To directly study the role of srHC/H3K9me-bound proteins in cell conversion, the Zaret laboratory shRNA-eliminated fifty srHC-associated factors upon direct fibroblast conversion to hepatocytes (iHEP; Fig. 1b; [28]). Among the strongest hits of the screen were the RNA-binding proteins RBMX and RMBMX/L. RBMX was previously identified as a regulator required for maintenance and protection of sister chromatid cohesion [50]. It was also required for limiting HIV provirus production by binding downstream to the HIV pro-viral long terminal repeats, maintaining its silencing [51]. Loss of RBMX or RBMX/L proteins alone did not lead to spontaneous cell conversion but rather accelerated fibroblast conversion upon expression of hepatocyte-converting factors (e.g. FOX3A, HNF1A, HNF4A), enhancing the expression of bona fide hepatic genes. Like in the case of iPS reprogramming, loss of SUV39H1 accelerated iHEP conversion. Moreover, RBMX and RMBMX/L1 were required to globally maintain H3K9me3 and, together with SUV39H1, were essential for maintaining srHC. Indeed, the ectopic gene signature emerging for loss of SUV39H1 highly overlapped with that of loss of RBMX/L1 during iHEP. Future studies will be needed to test a possible link between the RNA-binding function of RBMX and RBMX-L, the identity of RNA molecule, and the mechanisms involved.

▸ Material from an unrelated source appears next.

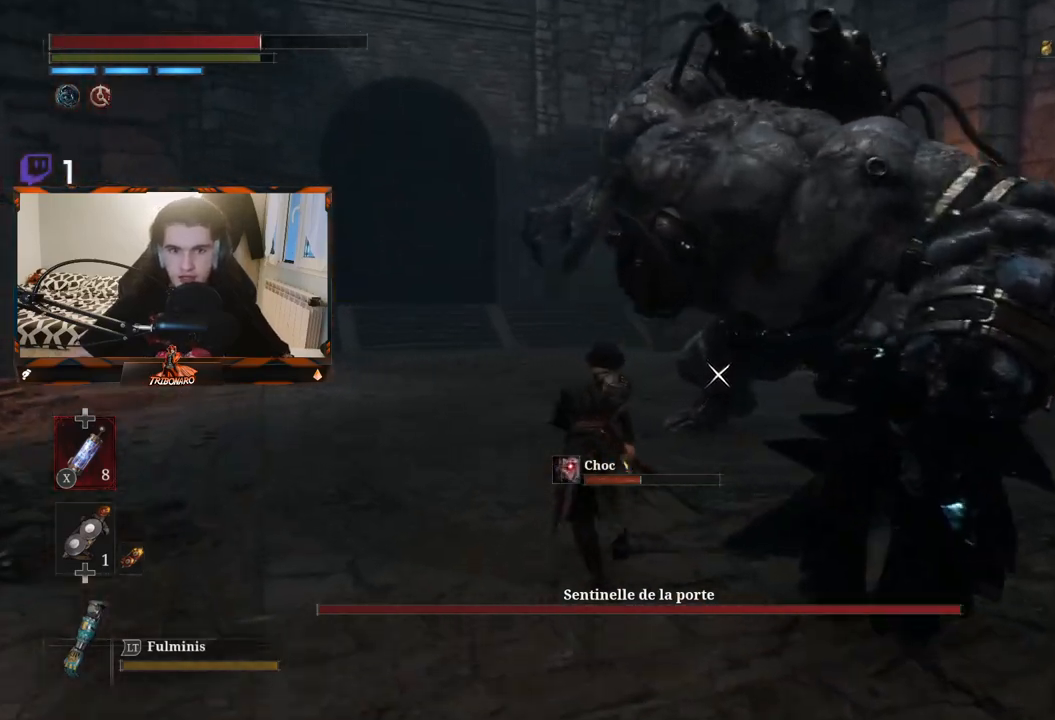
{"buttons": [], "left_stick": "up-left", "right_stick": "center", "events": []}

Using a similar approach, in search for additional genes that attenuate conversion of fibroblasts to iPS or trans-differentiation, Cheloufi et al. identified the histone CAF-1 chaperone complex (ChAF1a, ChAF1b) and the SUMO-conjugating enzyme UBC9 as such factors [52]. CAF1 is a histone chaperone required for replication-dependent nucleosome assembly [53]. It is also involved in heterochromatin maintenance and epigenetic memory, along with the histone de-methylase LSD1 and the SETDB1 H3K9 methyltransferase. CAF-1 elimination decreased HC, resulting in increased accessibility of regulatory regions, such as enhancers, and facilitated binding of Sox2 to genes involved in stemness and promoted their expression. Indeed, CAF-1 limited trans-differentiation of B cells into macrophages or fibroblasts [52]. Moreover, the SUMO pathway was shown to be required to stabilize and protect various cell fates; loss of SUMOylation globally affected chromatin states, including a decrease in H3K9me3-marked heterochromatin [54]. Collectively, these studies demonstrated that both nuclear factors linked to H3K9me-enriched heterochromatin and the SUMO pathway are critical for maintaining cell identity [525556].

Anchoring H3K9me3 heterochromatin to the nuclear periphery

Recent studies in C. elegans shed light on the nuclear organization of H3K9me2,3-marked heterochromatin. H3K9 methylations are required In C. elegans to anchor and silence repeat-rich heterochromatin at the nuclear periphery. Only double null mutants of met-2 and set-25 (DKO), which catalyze the methylations of H3K9, were unable to anchor repeat-containing sequences to the nuclear periphery [57]. Experiments in DKO worms lacking H3K9 methylation resulted in the incorrect positioning of chromosome arms and failure in dosage compensation [5859]. Thus, H3K9 methylations have multiple roles in heterochromatin positioning as well as in chromosomal and nuclear organization.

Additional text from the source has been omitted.